No idea where $610/month is going to come from. So again, yes I make "good money" but the path to get here has taken it all and is still taking. And I most certainly will not be able to pay. And I'm certain it stress me out, possiblity destroy what little credit I have left so I can continue to fucked further in the future with little to no opportunity to save or get ahead.

[–] [email protected] 12 points 1 year ago (1 children)

3 kids

Once of these things is wildly more expensive and entirely optional compared to the rest.

[–] [email protected] 5 points 1 year ago (1 children)

Life finds a way. Do you want me to explain deeper into how a married man and woman living together end up making babies? To be fair. Our third was an accident and it was a hard decision to go through with it. Also, with each child a momentary boost or good news was had monetarily that would soon become moot.

And if starting out wealthy is all you seem to think should drive humans having children, consider how many people have fallen into poverty or are living paycheck to paycheck that would have otherwise not had children. The economy would collapse.

[–] [email protected] 6 points 1 year ago

That statement is a criticism of the economy, not a justification for having kids anyways. It’s literally one of the main driving forces behind falling fertility rates.

Of course, we’re apparently going to try the handmaid’s tale before we ever consider that maybe making life easier and better for parents and children alike is the solution. Until that conservative wet dream happens, vasectomies are cheap, reliable if you can follow simple instructions, and not easily taken away by the party of “small government”

[–] [email protected] 17 points 1 year ago

Holders of Student Loan Asset Backet Securities and a series of credit default swaps are gonna fight back hard. Hold the line. If bribing a senator is free speech shouldn’t Citizens United also protect borrowers witholding their “speech” to communicate their condemnation of a policy?

[–] [email protected] 10 points 1 year ago* (last edited 1 year ago) (2 children)

Anyone signing up for the new SAVE income driven repayment plan?

Apparently if you're making anything under $32,800, your payments can still be paused. (The number is higher if you have kids to feed)

[–] [email protected] 13 points 1 year ago* (last edited 1 year ago)

I'm glad to hear that's in place. It's almost literally the least we could do. It's wild that we needed a law for that.

I would be surprised if there's many people in the US earning under $32.8k and successfully making every loan payment, anyway.

Seems like the program just acknowledges what ought to happen anyway.

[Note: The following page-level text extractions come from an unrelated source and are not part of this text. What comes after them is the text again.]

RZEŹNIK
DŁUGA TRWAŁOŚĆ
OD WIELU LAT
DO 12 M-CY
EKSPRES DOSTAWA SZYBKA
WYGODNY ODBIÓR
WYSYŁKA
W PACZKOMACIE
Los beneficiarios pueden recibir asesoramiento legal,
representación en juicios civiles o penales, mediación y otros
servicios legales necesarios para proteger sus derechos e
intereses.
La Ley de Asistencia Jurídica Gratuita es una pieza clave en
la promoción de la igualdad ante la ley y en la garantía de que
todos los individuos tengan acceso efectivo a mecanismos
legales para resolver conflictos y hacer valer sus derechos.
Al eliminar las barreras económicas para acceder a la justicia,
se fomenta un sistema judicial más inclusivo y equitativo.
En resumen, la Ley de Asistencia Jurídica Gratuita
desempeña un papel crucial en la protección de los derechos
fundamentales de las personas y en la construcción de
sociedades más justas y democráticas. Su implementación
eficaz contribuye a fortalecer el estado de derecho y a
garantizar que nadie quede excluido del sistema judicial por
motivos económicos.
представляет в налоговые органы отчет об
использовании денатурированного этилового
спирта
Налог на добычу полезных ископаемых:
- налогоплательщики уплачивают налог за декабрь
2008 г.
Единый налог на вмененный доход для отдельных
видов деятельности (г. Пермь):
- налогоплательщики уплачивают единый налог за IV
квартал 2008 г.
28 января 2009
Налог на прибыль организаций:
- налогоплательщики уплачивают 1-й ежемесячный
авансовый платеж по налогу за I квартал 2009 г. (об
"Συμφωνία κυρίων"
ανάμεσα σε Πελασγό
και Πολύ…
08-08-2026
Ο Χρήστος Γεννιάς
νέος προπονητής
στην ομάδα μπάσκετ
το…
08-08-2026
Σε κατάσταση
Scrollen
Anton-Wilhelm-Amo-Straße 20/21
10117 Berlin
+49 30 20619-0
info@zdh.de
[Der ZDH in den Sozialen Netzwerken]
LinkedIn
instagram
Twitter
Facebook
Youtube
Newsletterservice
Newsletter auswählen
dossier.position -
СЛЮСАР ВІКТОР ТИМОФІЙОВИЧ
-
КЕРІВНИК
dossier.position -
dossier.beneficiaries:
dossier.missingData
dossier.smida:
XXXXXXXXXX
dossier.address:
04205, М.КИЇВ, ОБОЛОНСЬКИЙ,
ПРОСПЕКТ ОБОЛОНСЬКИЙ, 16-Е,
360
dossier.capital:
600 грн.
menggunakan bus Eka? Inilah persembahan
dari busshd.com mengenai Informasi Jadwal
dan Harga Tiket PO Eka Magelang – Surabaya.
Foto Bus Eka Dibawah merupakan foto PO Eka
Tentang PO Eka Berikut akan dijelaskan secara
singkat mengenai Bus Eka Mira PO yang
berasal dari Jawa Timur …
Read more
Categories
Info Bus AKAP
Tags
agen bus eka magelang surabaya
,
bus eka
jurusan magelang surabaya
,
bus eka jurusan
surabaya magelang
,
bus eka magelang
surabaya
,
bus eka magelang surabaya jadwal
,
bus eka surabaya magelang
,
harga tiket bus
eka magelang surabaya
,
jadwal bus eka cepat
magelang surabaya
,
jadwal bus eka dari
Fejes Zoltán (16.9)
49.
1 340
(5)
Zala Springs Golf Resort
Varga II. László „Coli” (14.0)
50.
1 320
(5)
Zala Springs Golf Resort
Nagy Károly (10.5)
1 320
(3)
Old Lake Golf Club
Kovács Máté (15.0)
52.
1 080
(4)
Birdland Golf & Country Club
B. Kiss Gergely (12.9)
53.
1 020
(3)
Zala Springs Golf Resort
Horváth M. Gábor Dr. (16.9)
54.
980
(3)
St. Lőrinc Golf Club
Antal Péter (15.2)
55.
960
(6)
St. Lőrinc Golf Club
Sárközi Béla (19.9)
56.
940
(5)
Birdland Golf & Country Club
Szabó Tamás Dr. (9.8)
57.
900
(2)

[–] [email protected] 7 points 1 year ago

You should pay these back, because they’ll take it in less convenient ways. However I view these loans as predatory because they are marketed to children. You may have just turned 18 when you signed, but you were certainly under 18 when the decision to take the loan was really made.

[–] [email protected] 2 points 1 year ago* (last edited 1 year ago)

When I agreed to go $60k into debt, I was a stupid high schooler under the age of 18 who had never had a real job and didn't know what money was worth. Colleges were spamming misinformation at me to get me to give them my money. I was misled on the ease at which I could get a solid job out of college. I trusted that the system wouldn't charge me more than the value of my education. 6 years out of college now, still $45k in debt. The system fucked me over royally when I was still a kid.